How on earth have liberal politicians - especially those on the left - allowed extremist who threaten to divide societies and undermine democracy itself to own the answers to economic globalisation's painful downside?

Blair's ministers of trade and development - Hewitt, Short, Benn; all sympathetic people in their own right - had all also graduated from the political school of neo-liberal globalisation. They defended liberalisation to the hilt and, with a few caveats for the very poorest nations, supported sweeping away most national trade policy in favour of globally-agreed rules.

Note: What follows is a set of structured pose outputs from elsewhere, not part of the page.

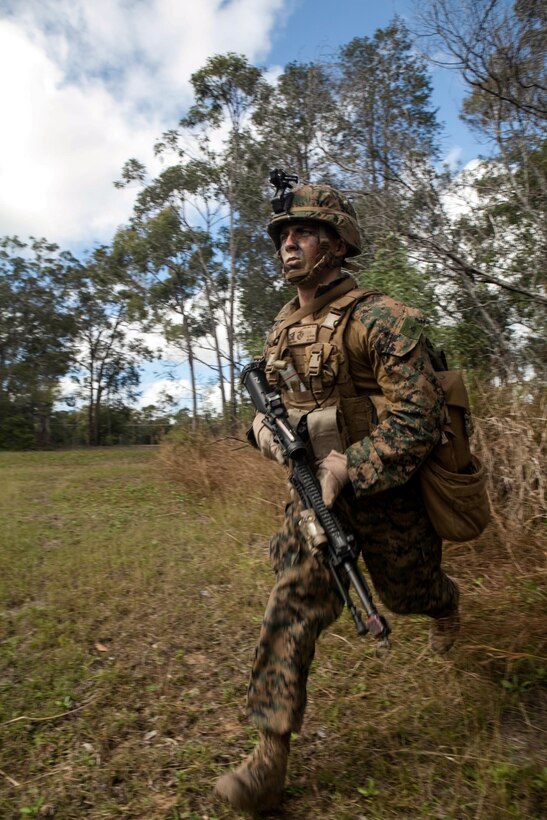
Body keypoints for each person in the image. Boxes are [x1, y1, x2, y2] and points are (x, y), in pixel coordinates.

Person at [213, 178, 460, 813]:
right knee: (294, 595)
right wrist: (265, 434)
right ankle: (269, 758)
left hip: (386, 492)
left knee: (409, 593)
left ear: (337, 243)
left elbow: (419, 424)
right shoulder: (280, 329)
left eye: (302, 232)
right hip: (314, 494)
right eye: (282, 235)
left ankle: (444, 603)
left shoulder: (383, 318)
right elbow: (268, 406)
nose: (287, 243)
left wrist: (348, 466)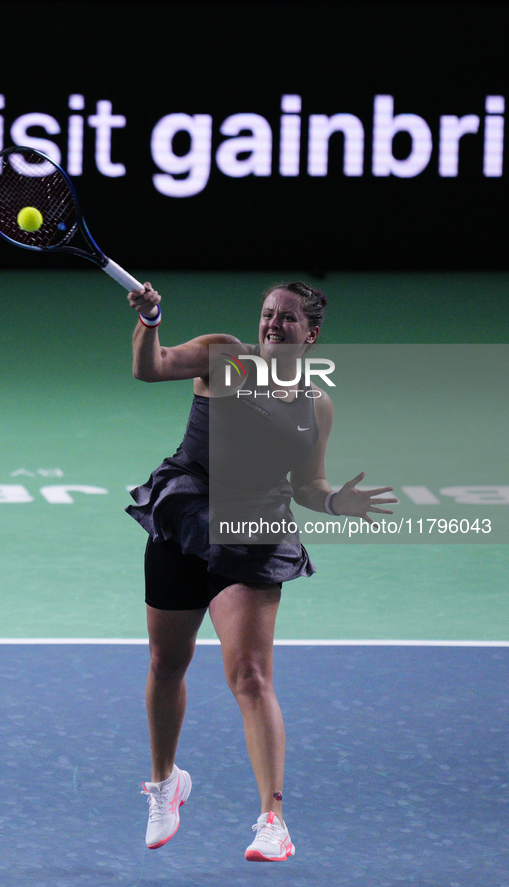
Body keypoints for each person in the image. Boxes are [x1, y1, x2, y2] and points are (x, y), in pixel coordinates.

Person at [125, 280, 396, 862]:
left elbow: (307, 485)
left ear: (312, 334)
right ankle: (166, 782)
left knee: (249, 674)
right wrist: (151, 318)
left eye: (289, 318)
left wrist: (333, 502)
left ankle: (273, 820)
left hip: (251, 535)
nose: (274, 324)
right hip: (185, 514)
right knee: (166, 662)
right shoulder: (224, 356)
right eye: (269, 314)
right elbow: (153, 368)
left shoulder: (315, 404)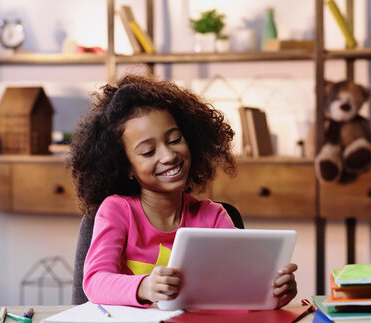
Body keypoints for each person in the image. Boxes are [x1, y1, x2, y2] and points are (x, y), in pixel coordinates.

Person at [69, 74, 298, 307]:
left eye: (175, 139)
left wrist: (277, 291)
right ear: (126, 166)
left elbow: (241, 287)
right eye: (148, 152)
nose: (168, 156)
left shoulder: (213, 217)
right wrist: (146, 286)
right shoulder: (117, 210)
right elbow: (95, 282)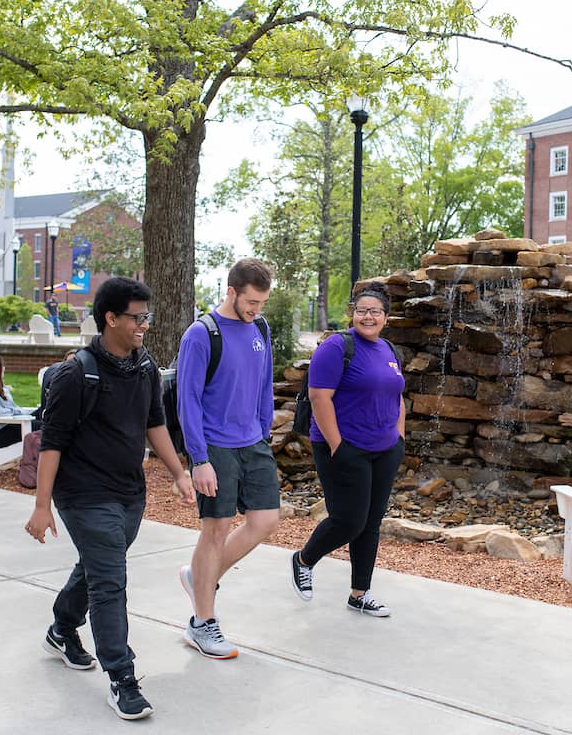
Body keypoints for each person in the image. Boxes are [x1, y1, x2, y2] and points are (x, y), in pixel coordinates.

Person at [24, 277, 195, 721]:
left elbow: (154, 423)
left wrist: (179, 473)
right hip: (83, 493)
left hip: (128, 493)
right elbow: (52, 444)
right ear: (110, 318)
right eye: (137, 318)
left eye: (147, 317)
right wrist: (42, 505)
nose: (144, 325)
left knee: (98, 568)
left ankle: (62, 629)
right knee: (109, 582)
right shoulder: (75, 374)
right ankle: (122, 677)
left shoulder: (144, 367)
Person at [176, 258, 278, 659]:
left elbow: (264, 383)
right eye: (251, 302)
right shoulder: (201, 334)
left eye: (262, 303)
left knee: (265, 521)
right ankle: (202, 623)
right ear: (231, 291)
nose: (256, 310)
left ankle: (199, 576)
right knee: (216, 529)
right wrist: (198, 458)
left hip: (253, 441)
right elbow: (187, 401)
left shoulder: (261, 328)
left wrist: (264, 429)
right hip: (214, 446)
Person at [289, 282, 405, 617]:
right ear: (352, 313)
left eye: (375, 311)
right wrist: (338, 445)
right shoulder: (336, 346)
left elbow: (397, 396)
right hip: (343, 447)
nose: (368, 316)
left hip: (384, 449)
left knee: (371, 523)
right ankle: (303, 560)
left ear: (386, 317)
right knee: (349, 521)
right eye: (362, 310)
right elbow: (319, 397)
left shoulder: (389, 349)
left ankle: (359, 594)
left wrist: (399, 439)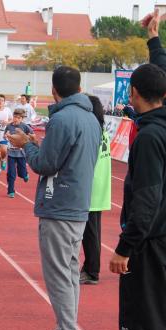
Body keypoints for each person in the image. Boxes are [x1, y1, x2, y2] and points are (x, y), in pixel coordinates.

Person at [7, 66, 100, 330]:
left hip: (59, 204)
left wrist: (26, 147)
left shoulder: (61, 118)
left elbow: (46, 165)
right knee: (70, 273)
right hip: (77, 204)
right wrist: (36, 143)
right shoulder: (91, 117)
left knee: (59, 275)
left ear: (54, 89)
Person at [109, 63, 166, 330]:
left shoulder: (148, 137)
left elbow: (147, 198)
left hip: (148, 247)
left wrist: (125, 247)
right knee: (159, 323)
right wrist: (154, 41)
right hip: (161, 241)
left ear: (133, 94)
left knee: (139, 327)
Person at [79, 95, 111, 285]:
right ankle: (90, 267)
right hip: (100, 186)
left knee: (89, 233)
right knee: (93, 231)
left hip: (91, 185)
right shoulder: (102, 129)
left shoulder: (92, 130)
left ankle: (92, 271)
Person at [4, 108, 31, 198]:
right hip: (11, 153)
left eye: (18, 118)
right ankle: (10, 191)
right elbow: (5, 135)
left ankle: (25, 174)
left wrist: (26, 139)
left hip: (21, 154)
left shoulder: (24, 126)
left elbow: (32, 135)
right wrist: (6, 136)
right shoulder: (9, 126)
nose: (16, 119)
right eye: (15, 117)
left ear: (22, 119)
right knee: (11, 173)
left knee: (21, 173)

In fact, the central, Faustian pact at the heart of new Labour saw constraints on finance removed, and the economy essentially financialised, in return for large tax remittances; these were pumped into health and education. But there was no industrial strategy. No government before or since has even tried to deal at the national level with impact of global economic restructuring. Ditto in the US.

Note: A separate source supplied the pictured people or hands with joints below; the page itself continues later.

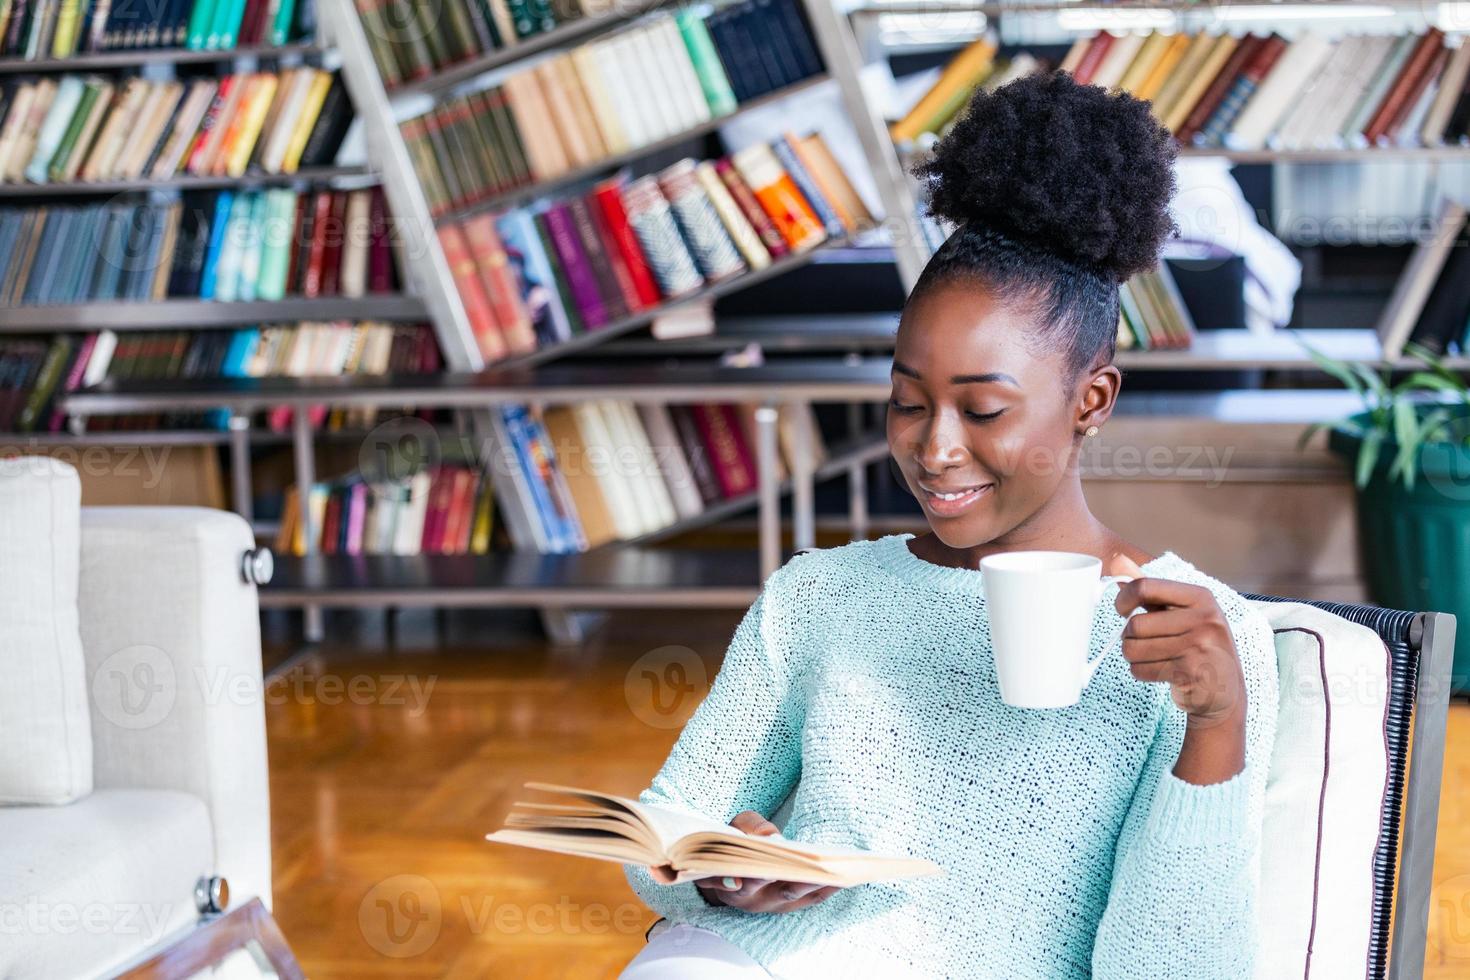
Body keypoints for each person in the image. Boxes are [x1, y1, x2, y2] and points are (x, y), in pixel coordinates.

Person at [620, 71, 1279, 980]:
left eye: (983, 411)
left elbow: (1170, 970)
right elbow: (659, 832)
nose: (933, 450)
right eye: (906, 402)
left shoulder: (1197, 644)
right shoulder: (818, 595)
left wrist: (1217, 728)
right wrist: (717, 873)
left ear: (1091, 400)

For sure it's complicated. The religious right may well have pushed Trump over the line in the Electoral College and some parts of his message may have resonated with some socially conservative non-white Americans.

Pure, unadulterated racism cannot be discounted and once permissioned is hard to stop. Trump and Farage are both masters of holding the gaze of the media.

But the point that the global freeing of trade and finance has manifestly not benefited enough people enough of the time - or at least they don't feel it has - stands as perhaps the single most significant factor; access to cheap stuff seems not to have compensated for stagnant or lost livelihoods and the stripping away of working class identity.

Back in 2003, as I stood with the secretary of state's advisors in various Honduran maize fields, the concern was for the poorest people in the least developed nations. But in the ensuing 13 years, there have been many more losers than just the world's subsistence farmers.

Until mainstream politics gets to grips with this and ditches its ideological commitment to neo-liberal economics in favour of something a lot more pragmatic, we seem destined to have to stomach extremists, false prophets and demagogues and all the nastiness and further misery for globalisation's losers that they will bring.